BEGIN

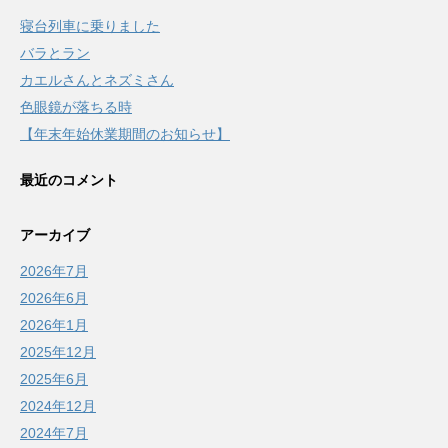
寝台列車に乗りました
バラとラン
カエルさんとネズミさん
色眼鏡が落ちる時
【年末年始休業期間のお知らせ】
最近のコメント
アーカイブ
2026年7月
2026年6月
2026年1月
2025年12月
2025年6月
2024年12月
2024年7月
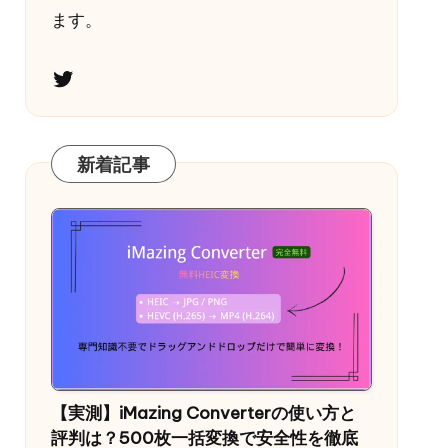
ます。
Twitter
新着記事
【実測】iMazing Converterの使い方と
評判は？500枚一括変換で安全性を徹底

END

Exercise goal: Output all of the data exactly. Skip the pictures.

Exercise result:
寝台列車に乗りました
バラとラン
カエルさんとネズミさん
色眼鏡が落ちる時
【年末年始休業期間のお知らせ】
最近のコメント
アーカイブ
2026年7月
2026年6月
2026年1月
2025年12月
2025年6月
2024年12月
2024年7月
ます。
Twitter
新着記事
【実測】iMazing Converterの使い方と
評判は？500枚一括変換で安全性を徹底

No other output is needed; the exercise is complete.